RECOVERY FROM COVID-19 IN SOUTH AFRICA: A socio-economic analysis of pathways towards inclusive and sustainable growth
As South Africa emerges from the COVID-19 crisis, the path towards a sustainable and inclusive recovery is paved with hope – albeit a journey marked by challenges. This volume charts the issues and challenges facing the country as it initiates this path and gears up efforts towards achieving the targets of the Sustainable Development Goals (SDGs). This debut edition is concerned with questions such as how to finance the SDGs and a just transition in the decade of action; deliver on minimum core obligations to ensure that budgetary allocations support a more just and inclusive recovery; bridge gender gaps; make progress towards a more capable and developmental state; build a Social and Solidarity Economy (SSE) for a more inclusive society, and implement a Basic Income Grant (BIG) that is fiscally sustainable. In addition, the volume asks these
questions: How best can we support small business development and entrepreneurship? Do we have policy space for an industrial strategy? What strategy will be most effective in the South African context? How will developments in South Africa affect its neighbouring countries and the African region at large?

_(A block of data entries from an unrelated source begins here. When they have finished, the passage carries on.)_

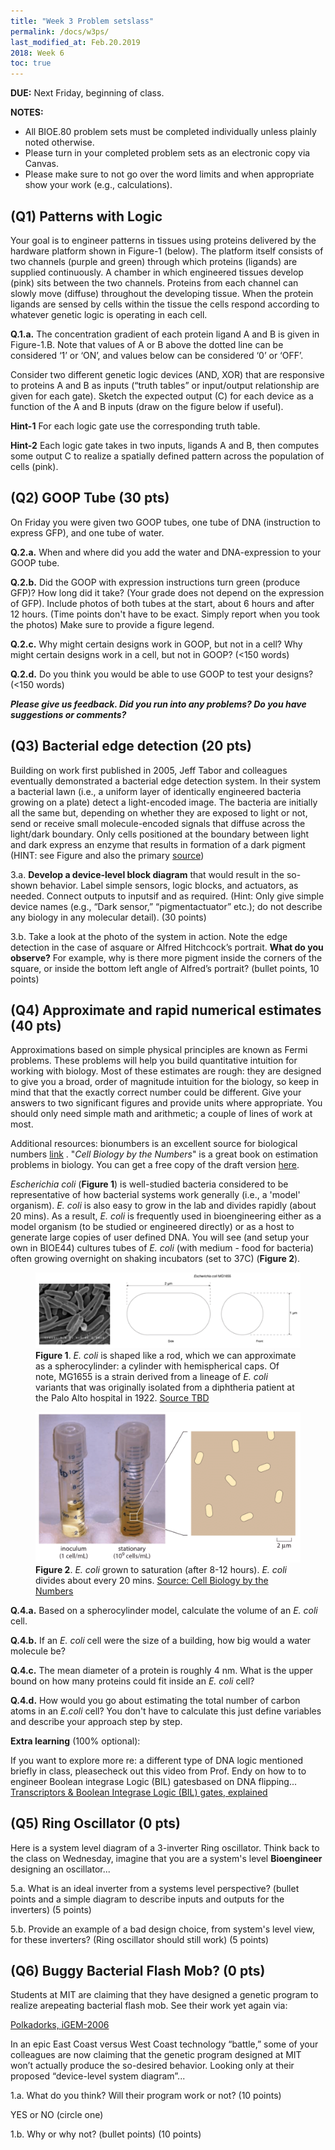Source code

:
 ```yaml
---
title: "Week 3 Problem setslass"
permalink: /docs/w3ps/
last_modified_at: Feb.20.2019
2018: Week 6 
toc: true
---
```


**DUE:** Next Friday, beginning of class.

**NOTES:** 
  - All BIOE.80 problem sets must be completed individually unless plainly noted otherwise.
  - Please turn in your completed problem sets as an electronic copy via Canvas. 
  - Please make sure to not go over the word limits and when appropriate show your work (e.g., calculations).
 
 ## (Q1) Patterns with Logic
 
Your goal is to engineer patterns in tissues using proteins delivered by the hardware
platform shown in Figure-1 (below). The platform itself consists of two channels (purple and
green) through which proteins (ligands) are supplied continuously. A chamber in which
engineered tissues develop (pink) sits between the two channels. Proteins from each channel
can slowly move (diffuse) throughout the developing tissue. When the protein ligands are sensed by cells
within the tissue the cells respond according to whatever genetic logic is operating in each cell.

**Q.1.a.**  The concentration gradient of each protein ligand A and B is given in Figure-1.B. 
Note that values of A or B above the dotted line can be considered ‘1’ or ‘ON’, and values below can be considered ‘0’ or ‘OFF’. 

Consider two different genetic logic devices (AND, XOR) that are responsive to proteins A and B as inputs (“truth tables” or input/output relationship are given for each gate). Sketch the expected output (C) for each device as a function of the A and B inputs (draw on the figure below if useful). 

**Hint-1** For each logic gate use the corresponding truth table.

**Hint-2** Each logic gate takes in two inputs, ligands A and B, then computes some output C to realize a spatially defined pattern across the population of cells (pink). 


## (Q2) GOOP Tube (30 pts)

On Friday you were given two GOOP tubes, one tube of DNA (instruction to express GFP), and one tube of water.

**Q.2.a.** When and where did you add the water and DNA-expression to your GOOP tube. 

**Q.2.b.** Did the GOOP with expression instructions turn green (produce GFP)? How long did it take? (Your grade does not depend on the expression of GFP). Include photos of both tubes at the start, about 6 hours and after 12 hours. (Time points don't have to be exact. Simply report when you took the photos) Make sure to provide a figure legend. 

**Q.2.c.** Why might certain designs work in GOOP, but not in a cell? Why might certain designs work in a cell, but not in GOOP? (<150 words)

**Q.2.d.** Do you think you would be able to use GOOP to test your designs? (<150 words)

**_Please give us feedback. Did you run into any problems? Do you have suggestions or comments?_**

## (Q3) Bacterial edge detection (20 pts)

Building on work first published in 2005, Jeff Tabor and colleagues eventually demonstrated a 
bacterial edge detection system.  In their system a bacterial lawn (i.e., a uniform layer of identically engineered 
bacteria growing on a plate) detect a light-encoded image.  The bacteria are initially all the same but, 
depending on whether they are exposed to light or not, send or receive small molecule-encoded signals that diffuse 
across the light/dark boundary.  Only cells positioned at the boundary between light and dark express an enzyme that 
results in formation of a dark pigment (HINT: see Figure and also the primary 
[source](https://www.ncbi.nlm.nih.gov/pmc/articles/PMC2775486/))


3.a. **Develop a device-level block diagram** that would result in the so-shown behavior. Label simple sensors, logic blocks, and actuators, as needed.  Connect outputs to inputsif and as required. (Hint:  Only give simple device names (e.g., “Dark sensor,” “pigmentactuator” etc.); do not describe any biology in any molecular detail).  (30 points)


3.b. Take a look at the photo of the system in action. Note the edge detection in the case of asquare or Alfred Hitchcock’s portrait. **What do you observe?** For example, why is there more pigment inside the corners of the square, or inside the bottom left angle of Alfred’s portrait?  (bullet points, 10 points)

## (Q4) Approximate and rapid numerical estimates (40 pts)

Approximations based on simple physical principles are known as Fermi problems. These problems will help you build quantitative intuition for working with biology. Most of these estimates are rough: they are designed to give you a broad, order of magnitude intuition for the biology, so keep in mind that that the exactly correct number could be different. Give your answers to two significant figures and provide units where appropriate. You should only need simple math and arithmetic; a couple of lines of work at most. 

Additional resources: bionumbers is an excellent source for biological numbers [link](http://bionumbers.hms.harvard.edu/) . "_Cell Biology by the Numbers_" is a great book on estimation problems in biology. You can get a free copy of the draft version [here](http://book.bionumbers.org/).

_Escherichia coli_ (**Figure 1**) is well-studied bacteria considered to be representative of how bacterial systems work generally (i.e., a 'model' organism). _E. coli_ is also easy to grow in the lab and divides rapidly (about 20 mins). As a result, _E. coli_ is frequently used in bioengineering either as a model organism (to be studied or engineered directly) or as a host to generate large copies of user defined DNA. You will see (and setup your own in BIOE44) cultures tubes of _E. coli_ (with medium - food for bacteria) often growing overnight on shaking incubators (set to 37C) (**Figure 2**).

<figure>
<a href="/assets/images/w2pc_ecoli.png"><img src="/assets/images/w2pc_ecoli.png"></a>
<figcaption><b>Figure 1</b>.
<i>E. coli</i> is shaped like a rod, which we can approximate as a spherocylinder: a cylinder with hemispherical caps. Of note, MG1655 is a strain derived from a lineage of <i>E. coli</i> variants that was originally isolated from a diphtheria patient at the Palo Alto hospital in 1922.
<a href="https://??????????">Source TBD</a>
</figcaption>
</figure>

<figure>
<a href="/assets/images/w2pc_ecoligrowth.png"><img src="/assets/images/w2pc_ecoligrowth.png"></a>
<figcaption><b>Figure 2</b>.
<i>E. coli</i> grown to saturation (after 8-12 hours). <i>E. coli</i> divides about every 20 mins. 
<a href="http://book.bionumbers.org/">Source: Cell Biology by the Numbers</a>
</figcaption>
</figure>

**Q.4.a.** Based on a spherocylinder model, calculate the volume of an _E. coli_ cell. 

**Q.4.b.** If an _E. coli_ cell were the size of a building, how big would a water molecule be?

**Q.4.c.** The mean diameter of a protein is roughly 4 nm. What is the upper bound on how many proteins could fit inside an *E. coli* cell?

**Q.4.d.** How would you go about estimating the total number of carbon atoms in an *E.coli* cell? You don't have to calculate this just define variables and describe your approach step by step. 



**Extra learning** (100% optional):

If you want to explore more re: a different type of DNA logic mentioned briefly in class, pleasecheck out this video from Prof. Endy on how to to engineer Boolean integrase Logic (BIL) gatesbased on DNA flipping... 
[Transcriptors & Boolean Integrase Logic (BIL) gates, explained](https://www.youtube.com/watch?v=ahYZBeP_r5U)


## (Q5) Ring Oscillator (0 pts)


Here is a system level diagram of a 3-inverter Ring oscillator. Think back to the class on Wednesday, imagine that you are a system's level **Bioengineer** designing an oscillator...

5.a. What is an ideal inverter from a systems level perspective? (bullet points and a simple diagram to describe inputs and outputs for the inverters) (5 points)

5.b. Provide an example of a bad design choice, from system's level view, for these inverters? (Ring oscillator should still work) (5 points)


 ## (Q6)  Buggy Bacterial Flash Mob? (0 pts)
 
 Students at MIT are claiming that they have designed a genetic program to realize 
 arepeating bacterial flash mob.  See their work yet again via:
 
[Polkadorks, iGEM-2006](https://2006.igem.org/wiki/index.php/IAP2004:Polkadorks)
 
In an epic East Coast versus West Coast technology “battle,” some of your colleagues
are now claiming that the genetic program designed at MIT won’t actually produce the
so-desired behavior.  Looking only at their proposed “device-level system diagram”...


1.a. What do you think?  Will their program work or not?   (10 points)


YES or NO (circle one)


1.b. Why or why not? (bullet points) (10 points)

These issues and questions are at the core of South Africa’s National Development Plan (NDP) 2030, and are responded to across the publication’s 13 chapters – most of which are authored by United Nations staff based in South Africa who are working on the ground. This volume provides the technical staff with an opportunity to voice and express (in a more articulate and analytical manner) their perspectives based on their day-to-day experiences. Their views and those of the external co-authors, expressed in their respective chapters, are their own, and do not necessarily reflect the positions of the UN agencies and programmes to which they are affiliated.
This volume is, therefore, a new experiment that is nothing short of innovative. It brings the work, learnings and views of the UN in South Africa to a new level. We hope it offers the development community in South Africa and beyond new insights into key developmental challenges that are not only critical to South Africa but also common to other developing countries around the world.